The main driver increasing computation time with HAWKS (beyond many configs or many runs), is the number of data points to generator, then followed by the number of dimensions. This is unavoidable due to the use of the silhouette width, despite computational tricks used to reduce the complexity.

Full pipeline

The example below is the full experiment script used in our paper, that covers setting up HAWKS, loading external datasets (via load_datasets()), and plotting.

The majority of the code is to create lots of different types of plots.
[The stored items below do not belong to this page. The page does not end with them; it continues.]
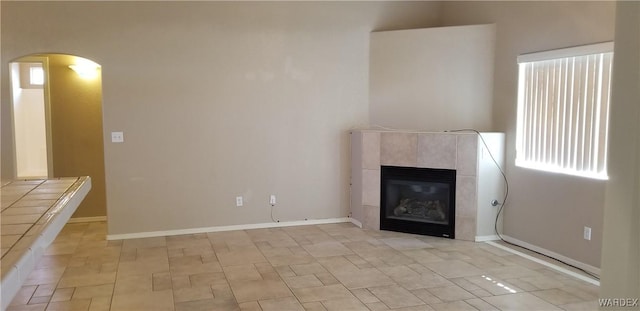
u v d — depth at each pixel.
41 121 7.25
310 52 5.70
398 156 5.35
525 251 4.67
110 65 5.07
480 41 5.31
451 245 4.88
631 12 1.45
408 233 5.36
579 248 4.11
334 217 5.96
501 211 5.12
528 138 4.77
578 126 4.10
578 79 4.11
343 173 5.95
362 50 5.89
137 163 5.22
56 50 4.93
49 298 3.50
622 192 1.50
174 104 5.29
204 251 4.70
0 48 4.81
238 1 5.41
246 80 5.50
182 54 5.27
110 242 5.05
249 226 5.64
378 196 5.50
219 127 5.45
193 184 5.41
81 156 5.98
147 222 5.29
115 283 3.81
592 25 3.92
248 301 3.43
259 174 5.63
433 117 5.62
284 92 5.64
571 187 4.18
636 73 1.44
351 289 3.65
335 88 5.82
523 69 4.84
Running HAWKS, loading and processing external datasets, and running clustering algorithms on all of them is quite simple.

Comments are littered throughout the example to provide context, but if anything is unclear and stops you from running an experiment yourself, please let me know.

The external datasets used are from the “HK” paper and the “QJ” paper .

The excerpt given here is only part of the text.